10 Haziran 2006

pornovida - zafer ilbars

zafer ilbars'ın, pornovida kitabı hakkında, nisan ayında dishy dergisinde çıkan röpörtajı...

PORNOVİDA

ZAFER İLBARS

Zafer ilbars'tan 14 parçalık "pornovida" takımı!

Pornovida, genç yazar zafer ilbars'ın ilk kitabı. İsmi kadar kapak tasarımı da hayli ilginç olan kitap, ilk başta erkeklere yönelik gibi görünüyor. Ancak yazarın da söylediği gibi, pornovida aslında, tam da bir kadın kitabı.

O kitaplar'dan çıkan pornovida'da 14 öykü bulunuyor ve kitap adını ilk öyküden alıyor. Porno bağımlısı bir adamın yaşadıklarını anlatan öykü, sivri ve samimi diliyle hayli eğlenceli… kitapta yer alan öykülerin tümü, sıradan insanların günlük yaşamlarından kesitler sunuyor. Kahramanların çoğunluğu yalnız ve asosyal erekler ama öykülerin hepsinin arka planında kadınların varlığı hissediliyor.yazarken çevresindeki insanlardan ve kendi hayatından yola çıktığını anlatan ilbars, kadınların yarattığı sersemletici ama sevimli şokların, ortaya böyle öyküler çıkardığını söylüyor.

Neden diğerlerinin değil de, pornovida öyküsünün adını kitaba verdiniz?

Pornovida, cüretkar ve biraz sivri dilli bir öykü. Bu nedenle onu lokomotif öykü olarak seçtik ve kitaba da bu ismi verdik. Öyküde porno bağımlısı bir adam var ve başlarda, bağımlılığını itiraf ederken çok utanıyor. Ama sonra, aslında bunun utanılacak bir şey olmadığı fark ediyor.
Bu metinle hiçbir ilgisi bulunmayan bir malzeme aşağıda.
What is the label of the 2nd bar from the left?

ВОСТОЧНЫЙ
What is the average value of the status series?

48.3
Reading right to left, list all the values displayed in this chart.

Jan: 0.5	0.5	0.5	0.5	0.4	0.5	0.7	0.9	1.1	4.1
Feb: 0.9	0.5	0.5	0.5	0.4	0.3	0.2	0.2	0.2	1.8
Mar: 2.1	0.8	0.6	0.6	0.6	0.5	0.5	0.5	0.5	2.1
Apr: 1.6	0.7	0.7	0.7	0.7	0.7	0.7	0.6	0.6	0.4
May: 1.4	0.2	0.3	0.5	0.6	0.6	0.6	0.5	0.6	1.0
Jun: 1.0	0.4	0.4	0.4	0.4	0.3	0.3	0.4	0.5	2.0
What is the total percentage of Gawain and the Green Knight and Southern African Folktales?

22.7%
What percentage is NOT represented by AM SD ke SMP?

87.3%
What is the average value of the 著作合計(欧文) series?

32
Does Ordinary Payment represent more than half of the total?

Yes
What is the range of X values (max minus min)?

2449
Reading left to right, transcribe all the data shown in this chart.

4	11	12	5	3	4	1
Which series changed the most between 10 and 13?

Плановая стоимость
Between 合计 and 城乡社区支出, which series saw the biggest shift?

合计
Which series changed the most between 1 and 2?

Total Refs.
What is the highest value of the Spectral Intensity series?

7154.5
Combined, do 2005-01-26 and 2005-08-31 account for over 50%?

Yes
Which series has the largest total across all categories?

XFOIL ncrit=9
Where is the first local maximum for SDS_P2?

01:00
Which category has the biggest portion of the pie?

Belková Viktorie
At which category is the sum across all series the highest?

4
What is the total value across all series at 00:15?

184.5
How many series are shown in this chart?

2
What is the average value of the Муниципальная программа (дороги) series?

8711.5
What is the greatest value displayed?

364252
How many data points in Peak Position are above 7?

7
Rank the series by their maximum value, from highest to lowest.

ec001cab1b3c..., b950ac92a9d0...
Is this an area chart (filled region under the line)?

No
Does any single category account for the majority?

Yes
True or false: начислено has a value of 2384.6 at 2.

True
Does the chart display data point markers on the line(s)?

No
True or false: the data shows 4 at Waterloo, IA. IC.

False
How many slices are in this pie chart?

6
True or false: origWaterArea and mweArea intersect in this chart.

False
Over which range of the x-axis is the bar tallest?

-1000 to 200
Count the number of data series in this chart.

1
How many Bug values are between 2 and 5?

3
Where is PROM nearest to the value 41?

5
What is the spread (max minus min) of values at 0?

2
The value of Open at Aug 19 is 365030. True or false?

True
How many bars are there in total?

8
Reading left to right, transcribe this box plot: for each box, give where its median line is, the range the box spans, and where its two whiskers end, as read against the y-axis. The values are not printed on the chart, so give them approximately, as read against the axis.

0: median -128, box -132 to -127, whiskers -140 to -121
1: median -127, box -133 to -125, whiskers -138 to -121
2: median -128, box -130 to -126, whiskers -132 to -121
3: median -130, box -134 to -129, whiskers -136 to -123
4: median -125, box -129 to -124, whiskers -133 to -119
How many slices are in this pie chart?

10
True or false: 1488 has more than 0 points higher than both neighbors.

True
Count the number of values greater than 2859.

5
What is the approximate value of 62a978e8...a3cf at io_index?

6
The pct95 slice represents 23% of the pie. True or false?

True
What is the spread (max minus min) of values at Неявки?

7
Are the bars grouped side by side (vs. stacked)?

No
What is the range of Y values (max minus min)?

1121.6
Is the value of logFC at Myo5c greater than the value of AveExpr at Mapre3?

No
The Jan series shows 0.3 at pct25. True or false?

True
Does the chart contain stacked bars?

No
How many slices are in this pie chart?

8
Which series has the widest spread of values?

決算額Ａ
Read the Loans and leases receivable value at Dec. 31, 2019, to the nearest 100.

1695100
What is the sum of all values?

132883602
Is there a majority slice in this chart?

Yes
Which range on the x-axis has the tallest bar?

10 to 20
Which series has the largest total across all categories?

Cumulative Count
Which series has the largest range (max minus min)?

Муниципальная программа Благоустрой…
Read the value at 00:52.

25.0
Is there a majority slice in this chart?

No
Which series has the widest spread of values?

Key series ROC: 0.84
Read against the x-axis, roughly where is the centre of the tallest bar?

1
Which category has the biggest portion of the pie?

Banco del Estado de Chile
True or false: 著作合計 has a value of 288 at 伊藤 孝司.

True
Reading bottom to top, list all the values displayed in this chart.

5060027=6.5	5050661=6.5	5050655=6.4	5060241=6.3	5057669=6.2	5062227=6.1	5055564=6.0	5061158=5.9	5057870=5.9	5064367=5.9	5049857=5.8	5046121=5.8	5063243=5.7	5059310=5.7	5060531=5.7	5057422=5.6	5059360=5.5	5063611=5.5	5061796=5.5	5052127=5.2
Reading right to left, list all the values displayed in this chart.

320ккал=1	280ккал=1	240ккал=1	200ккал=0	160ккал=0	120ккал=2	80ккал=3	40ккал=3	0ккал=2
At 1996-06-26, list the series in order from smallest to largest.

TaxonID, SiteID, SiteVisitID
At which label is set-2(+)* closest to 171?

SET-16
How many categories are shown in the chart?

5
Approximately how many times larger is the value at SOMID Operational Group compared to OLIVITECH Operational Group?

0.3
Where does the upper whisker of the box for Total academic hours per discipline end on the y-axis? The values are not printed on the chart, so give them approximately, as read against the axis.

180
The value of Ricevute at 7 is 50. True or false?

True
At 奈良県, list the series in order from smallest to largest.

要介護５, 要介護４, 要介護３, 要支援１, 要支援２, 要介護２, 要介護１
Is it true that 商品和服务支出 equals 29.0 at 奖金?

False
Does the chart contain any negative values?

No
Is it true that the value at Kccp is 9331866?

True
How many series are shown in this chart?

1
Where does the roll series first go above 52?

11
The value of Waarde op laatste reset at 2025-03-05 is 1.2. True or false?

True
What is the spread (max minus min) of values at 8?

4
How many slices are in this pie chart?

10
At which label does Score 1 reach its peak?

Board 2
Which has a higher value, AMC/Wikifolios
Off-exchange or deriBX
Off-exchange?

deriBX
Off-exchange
Öyküyü yazarken karaktere büyük sempati duydum, öykü belki büyük sözler söylemiyor ama herkesin kendisinden bir şeyler bulabileceği noktalara değiniyor. zaten bu kitabı yazarken benim en büyük kaygım öykülerin samimi olması, herkesin kendisinden bir şeyler bulabilmesiydi. sanırım bunu da başardım.

kitabınızın karakterleri genelde erkekler. pornovida erkek kitabı mı?

çoğu öykünün ortak noktası, cinsellik, aşk, ayrılıklar... okuyucuların bu konulardan çok sıkıldığını biliyorum ama ben öykülerimde, kendisiyle dalga geçebilen, kendi parodisini yapan insanları anlattım. onlar aşklarıyla da ayrılıklarıyla dalga geçebiliyorlar ve bu nedenle bence çok samimiler. mesela bir öykümde karakter, "ben bir sürüngenim" diyor, sonra da, "ama gururlu bir sürüngenim" diye ekliyor. bunun dışında, karakterler erkek olsa da, bu kitap kesinlikle erkek kitabı değil. tam da bir kadın kitabı. çünkü erkeklerin hayatını anlatırken, aslında kadınların onları nasıl etkilediğini anlattım. eğer bu kitap bir başarıysa, kesinlikle kadınların bana yaşattıklarının sonucunda oluşmuş bir başarıdır.

öyleyse öykülerde gerçeklik payı var?

yazarken genelde kendi hayatımdan beslendim. mesela bir öyküde reklamcı bir adam var, psikoloğuyla konuşurken; çocukluğunda "biz çocuklara" şarkısını "pis çocuklara" diye anladığını söylüyor, çünkü pis bir çocuk ve bunun suçluluğunu duyuyor. bu benim ve aslında kitaptaki tüm karakterlerin çocukluğu; çünkü ben de pis bir çocuktum ve "biz çocuklara" şarkısını "pis çocuklara" diye anlıyordum. bunun dışında yazdıklarımda kadınların da etkisi var. kadınların yarattığı sersemletici ve şık, samimi şoklar, ortaya böyle bir kitap çıkardı.ç belki çok büyük aşklar yaşamadım ama kaçırdığım fırsatlar, çoğu insan için anlam ifade etmeyecek ayrılıkla benim için çok öğretici oldu.

bir de öyküler genelde karakterlerin kendisiyle konuşmasıyla geçiyor.

bu şundan kaynaklanıyor, öykülerdeki insanlar asosyal insanlar. sosyalleşme teşebbüslerinin hepsi hüsranla sonuçlanıyor ve bir türkü kendilerini gerçekleştiremiyorlar. içe dönük yaşıyorlar, sayıklıyorlar, çünkü konuşacak çok kimseleri yok. mesela karakterlerden biri, kadını evde bağlı bırakıyor ve döndüğünde ona "eve geldiğimde beni bekleyen birinin olmasını istedim" diyor.